- _WHAT IS BEING ASKED_
Reproduce every line of the listing below word for word, leaving out the pictures.
=== Begin Enclosure ===
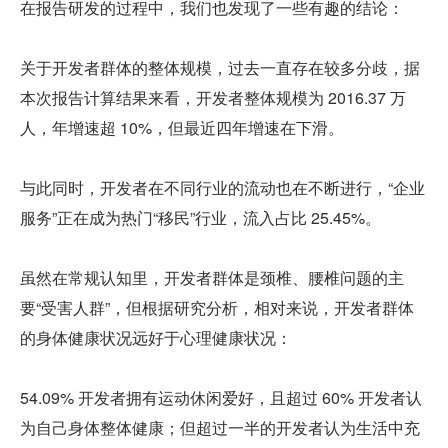
在报告研发的过程中，我们也发现了一些有趣的结论：
关于开发者群体的整体规模，过去一直存在较多分歧，据
本次报告计算结果来看，开发者整体规模为 2016.37 万
人，年增速超 10%，但最近四年增速在下滑。
与此同时，开发者在不同行业的流动也在不断进行，“企业
服务”正在成为热门“移民”行业，流入占比 25.45%。
虽然在常规认知里，开发者群体是颈椎、腰椎问题的主
要“受害人群”，但根据研究分析，相对来说，开发者群体
的身体健康状况远好于心理健康状况：
54.09% 开发者拥有运动休闲爱好，且超过 60% 开发者认
为自己身体整体健康；但超过一半的开发者认为生活中充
=== End Enclosure ===
- _TASK OUTPUT_
在报告研发的过程中，我们也发现了一些有趣的结论：
关于开发者群体的整体规模，过去一直存在较多分歧，据
本次报告计算结果来看，开发者整体规模为 2016.37 万
人，年增速超 10%，但最近四年增速在下滑。
与此同时，开发者在不同行业的流动也在不断进行，“企业
服务”正在成为热门“移民”行业，流入占比 25.45%。
虽然在常规认知里，开发者群体是颈椎、腰椎问题的主
要“受害人群”，但根据研究分析，相对来说，开发者群体
的身体健康状况远好于心理健康状况：
54.09% 开发者拥有运动休闲爱好，且超过 60% 开发者认
为自己身体整体健康；但超过一半的开发者认为生活中充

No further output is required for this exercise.